この種の低予算ジャンル映画はセントラルアイディアが全て。観客の想像を上手く外して成功している。
若者たちは簡単なヤマだと踏んである家へ泥棒に入るがそうはいかなかった。理由は住人の盲目の老人がとんでもない人物だったから。
この老人の怪物的キャラクターが凄まじい。若者たちが老人から逃れるためには物音ひとつ立てず気配を消さなければならない。スクリーミングなきスクリーミング映画。タイトル通り息をするな!
トランプ政権誕生で話題のラストベルト、デトロイトの荒廃した住宅地という舞台設定が効いている。
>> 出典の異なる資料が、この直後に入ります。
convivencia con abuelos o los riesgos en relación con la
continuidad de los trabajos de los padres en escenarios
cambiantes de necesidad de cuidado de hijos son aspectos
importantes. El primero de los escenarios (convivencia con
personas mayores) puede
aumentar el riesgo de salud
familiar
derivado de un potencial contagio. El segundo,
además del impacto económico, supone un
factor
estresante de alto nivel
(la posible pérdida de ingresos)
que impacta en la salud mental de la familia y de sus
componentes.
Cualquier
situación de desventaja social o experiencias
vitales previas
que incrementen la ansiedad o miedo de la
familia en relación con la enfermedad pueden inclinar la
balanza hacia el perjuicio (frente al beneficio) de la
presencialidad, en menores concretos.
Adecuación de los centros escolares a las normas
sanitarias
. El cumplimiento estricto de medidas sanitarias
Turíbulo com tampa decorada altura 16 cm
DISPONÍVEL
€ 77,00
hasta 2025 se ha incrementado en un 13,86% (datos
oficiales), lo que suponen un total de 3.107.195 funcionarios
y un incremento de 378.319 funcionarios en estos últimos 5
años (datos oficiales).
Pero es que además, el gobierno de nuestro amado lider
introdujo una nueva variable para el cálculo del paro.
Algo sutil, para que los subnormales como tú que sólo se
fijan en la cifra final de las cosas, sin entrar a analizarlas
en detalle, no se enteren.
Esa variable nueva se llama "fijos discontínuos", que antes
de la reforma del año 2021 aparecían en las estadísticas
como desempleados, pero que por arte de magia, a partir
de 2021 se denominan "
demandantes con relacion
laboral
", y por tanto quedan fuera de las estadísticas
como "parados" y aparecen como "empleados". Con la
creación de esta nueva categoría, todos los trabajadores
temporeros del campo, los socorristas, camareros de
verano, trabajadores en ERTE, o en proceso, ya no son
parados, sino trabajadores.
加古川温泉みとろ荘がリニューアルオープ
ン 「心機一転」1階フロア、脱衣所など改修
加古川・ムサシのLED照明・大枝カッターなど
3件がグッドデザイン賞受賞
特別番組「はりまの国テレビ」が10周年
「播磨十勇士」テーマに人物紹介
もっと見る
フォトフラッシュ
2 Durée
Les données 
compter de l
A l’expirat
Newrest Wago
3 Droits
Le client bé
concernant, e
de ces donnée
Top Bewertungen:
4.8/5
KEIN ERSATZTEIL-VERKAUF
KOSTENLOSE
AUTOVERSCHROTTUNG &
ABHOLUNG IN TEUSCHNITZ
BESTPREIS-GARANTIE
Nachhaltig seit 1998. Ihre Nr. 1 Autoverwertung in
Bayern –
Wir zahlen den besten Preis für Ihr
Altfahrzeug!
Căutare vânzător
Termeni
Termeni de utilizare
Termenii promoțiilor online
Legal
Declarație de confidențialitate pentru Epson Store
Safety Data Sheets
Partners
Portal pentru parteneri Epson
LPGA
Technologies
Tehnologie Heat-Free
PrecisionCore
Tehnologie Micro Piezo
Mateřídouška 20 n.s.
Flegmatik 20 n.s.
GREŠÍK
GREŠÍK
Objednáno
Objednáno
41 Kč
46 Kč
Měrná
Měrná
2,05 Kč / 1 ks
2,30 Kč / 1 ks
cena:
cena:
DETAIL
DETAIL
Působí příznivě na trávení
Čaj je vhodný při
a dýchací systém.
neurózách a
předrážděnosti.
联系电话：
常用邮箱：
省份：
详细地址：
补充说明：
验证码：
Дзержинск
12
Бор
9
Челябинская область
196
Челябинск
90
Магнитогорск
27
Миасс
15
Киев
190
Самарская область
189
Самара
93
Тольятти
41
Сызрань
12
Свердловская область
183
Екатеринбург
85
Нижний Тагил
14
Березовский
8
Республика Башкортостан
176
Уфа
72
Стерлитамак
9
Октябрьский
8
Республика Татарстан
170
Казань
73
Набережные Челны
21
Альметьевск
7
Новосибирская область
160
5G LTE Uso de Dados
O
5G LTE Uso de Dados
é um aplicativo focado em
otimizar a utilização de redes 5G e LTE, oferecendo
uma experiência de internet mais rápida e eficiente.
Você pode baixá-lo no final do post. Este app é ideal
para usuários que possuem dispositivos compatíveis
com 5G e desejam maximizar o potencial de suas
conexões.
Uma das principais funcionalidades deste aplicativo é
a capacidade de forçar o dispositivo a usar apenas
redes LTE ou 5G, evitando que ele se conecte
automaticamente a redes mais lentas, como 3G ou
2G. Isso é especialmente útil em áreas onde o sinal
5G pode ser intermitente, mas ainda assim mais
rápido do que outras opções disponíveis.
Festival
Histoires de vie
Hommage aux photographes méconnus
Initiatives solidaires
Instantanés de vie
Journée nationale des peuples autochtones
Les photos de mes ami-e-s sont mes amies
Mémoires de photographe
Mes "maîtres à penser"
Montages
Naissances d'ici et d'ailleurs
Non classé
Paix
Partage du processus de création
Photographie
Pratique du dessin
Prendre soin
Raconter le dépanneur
イーストウッドの「グラントリノ」の舞台でもあったが、こちらの街はまるで核戦争後の街の如く。寒気がするほど。ここには若者たちと老人と悪魔のようなあの犬しかいない。老人はイラク戦争で負傷した退役軍人であり、この街に孤独に住んでいる。怪物を産む設定としてリアリティがあるので恐怖が増幅する。若者たちは金を盗んでまでこの街から逃れようとしている。老人から逃れることと街から逃れることが同義となる二重構造。怪物的な老人は荒廃したデトロイトの街の象徴なのかも知れない。
アメリカの現状から産まれた映画であることは間違いない。
老人が退役軍人だという設定のわりには銃の扱いの描写がおかしかったりアラはあるが90分弱を一気に見せる。
必ず劇場で観てください。こういう映画は劇場の暗がりの中、スクリーンで観ないと怖さが半減します。